Robert Petzel: Congressman, I think there's going to be two different
kinds of evaluation. One is that, in an ongoing fashion, we have to
monitor the things that we described before: timeliness; was a
physician's order actually followed 100% of the time; was there a level
of satisfaction that was appropriate on the part of the patient, the
provider, the doctor and the contracting officer; and certain other
technical things about the contract? That's going to be an ongoing
process. When we have been into this for say a year or six months, we
will have to look -- and we will look -- at the overall process and see
what it has accomplished? And see if indeed we're doing overall a
better job of purchasing than we were doing before? So there will be
two levels of evaluation.
Let's stay with the Genium X2 prosthetic knee for a moment. KSTP has a video report here
of Iraq War veteran Luke Schmitz after he got the prosthetic knee. He
stated, "As I'm walking, I don't have to think about it and it's doing
everything for me." It has a microprocessor in it. Orange Coast
Prosthetics has photos and videos of the Genium/X2 here
and explains, "The Genium hydraulic knee joint system functions through
the use of simulated physiologic rule sets run by a miscroprocessor,
with auto-adaptive swing and stand phase control predicted by
multi-modal proprioceptive input. The system also provides flexed-knee
loading to traverse obstacles and ascend stairs, and dynamic stability
control for intuititve standing and transitional gait. After
purchasing the Genium Microprocessor Knee, the practitioner manufactures
a custom-fabricated prosthesis incorporating the component." If you
click here,
you can view a video report by WHIO on Air Force member Chris Trobaugh
who got the Genium and explains, "I can run on it. And I can hike on
it. Play basketball, golf. Those are all my goals. All the things I
want to do."
Chair Ann Marie
Buerkle noted that she was concerned about the length of the pilot
program. "three months is a very short period of time." She was
concerned that Dr. Lucille Beck had a number of duties already and could
not provide sole supervision of this new program. She made Dr.
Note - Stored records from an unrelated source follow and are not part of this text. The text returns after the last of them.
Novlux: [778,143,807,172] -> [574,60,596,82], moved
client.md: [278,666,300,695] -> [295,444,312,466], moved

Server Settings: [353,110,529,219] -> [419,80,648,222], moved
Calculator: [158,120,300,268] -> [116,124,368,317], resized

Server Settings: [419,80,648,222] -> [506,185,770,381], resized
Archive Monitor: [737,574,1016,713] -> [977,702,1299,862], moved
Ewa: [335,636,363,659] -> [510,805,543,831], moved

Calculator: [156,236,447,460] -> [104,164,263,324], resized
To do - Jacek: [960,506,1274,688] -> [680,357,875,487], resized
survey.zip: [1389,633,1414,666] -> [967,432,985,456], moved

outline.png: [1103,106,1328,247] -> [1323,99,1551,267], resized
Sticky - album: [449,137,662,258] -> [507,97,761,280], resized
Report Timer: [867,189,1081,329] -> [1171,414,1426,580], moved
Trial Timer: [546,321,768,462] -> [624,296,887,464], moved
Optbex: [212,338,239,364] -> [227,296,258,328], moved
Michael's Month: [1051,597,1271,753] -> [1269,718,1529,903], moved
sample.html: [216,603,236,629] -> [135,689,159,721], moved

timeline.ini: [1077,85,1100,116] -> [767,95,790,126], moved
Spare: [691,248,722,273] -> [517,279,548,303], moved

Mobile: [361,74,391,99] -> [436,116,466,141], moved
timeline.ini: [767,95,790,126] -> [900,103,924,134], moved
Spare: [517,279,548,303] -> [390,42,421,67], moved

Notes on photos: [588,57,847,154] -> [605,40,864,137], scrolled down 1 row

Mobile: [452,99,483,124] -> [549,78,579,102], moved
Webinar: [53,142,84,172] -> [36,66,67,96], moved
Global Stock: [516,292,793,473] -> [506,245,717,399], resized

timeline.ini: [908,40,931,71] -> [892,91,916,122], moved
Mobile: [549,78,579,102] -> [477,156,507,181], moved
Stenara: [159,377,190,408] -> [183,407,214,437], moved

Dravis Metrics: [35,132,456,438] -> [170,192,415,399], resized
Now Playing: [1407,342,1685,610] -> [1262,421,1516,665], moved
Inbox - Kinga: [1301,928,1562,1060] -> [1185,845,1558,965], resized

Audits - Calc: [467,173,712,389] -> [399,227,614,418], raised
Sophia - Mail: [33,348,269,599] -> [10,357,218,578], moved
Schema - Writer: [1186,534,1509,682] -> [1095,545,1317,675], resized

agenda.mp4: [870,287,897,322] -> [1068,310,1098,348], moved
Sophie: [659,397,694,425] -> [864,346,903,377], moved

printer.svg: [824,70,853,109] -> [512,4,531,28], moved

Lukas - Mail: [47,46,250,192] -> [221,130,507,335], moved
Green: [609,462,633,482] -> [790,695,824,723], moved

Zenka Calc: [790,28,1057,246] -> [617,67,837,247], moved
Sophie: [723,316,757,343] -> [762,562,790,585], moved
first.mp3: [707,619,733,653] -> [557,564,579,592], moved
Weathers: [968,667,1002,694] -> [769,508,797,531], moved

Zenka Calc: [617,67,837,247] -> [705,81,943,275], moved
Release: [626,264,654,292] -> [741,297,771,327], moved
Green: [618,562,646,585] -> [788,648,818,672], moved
Petzel
go on the record with the fact that a doctor's order would be followed,
that a contracting officer (whom she summed up as someone with
a Bachelors of Science and a few hours in business courses) would not be
allowed to override a doctor's order. Petzel insisted that was not the
case and that the doctor's order would always be followed. That's
something to remember when the first complaints on the program start
coming in. Buerkle was also concerned that the VSOs and veterans were
not being properly and/or fully included in the process. We'll note
some of her concluding remarks.
Chair
Ann Marie Buerkle: I think it's very important that we get as many
Veterans Services Organizations involved in this discussion, as many
perspectives. You know, what you've mentioned, with all due respect, is
great but I think we've got additional Veterans Service Organizations
that need to be included in this discussion. And to make sure -- there's
nothing more important than the veterans -- and to make sure that when
they come home without a limb because they've served this nation, that
they have what they need, that they're not dealing with some contracting
officer who's got some discretion to give him less of a device than he
deserves. So that's all of our concern here that we get our veterans
exactly what they need. We heard the last time from veterans. We're
talking about the ability of someone to walk his daughter down the
aisle. We're talking about intensely personal prosthetics and intensely
personal segment of the care that our veterans need. So there's
nothing more important. And while we are all concerned with regards to
cost, that we make sure that our veterans who have served this nation
get exactly what they need so that they can return to their maximum
potential after they've sacrificed so much for this nation.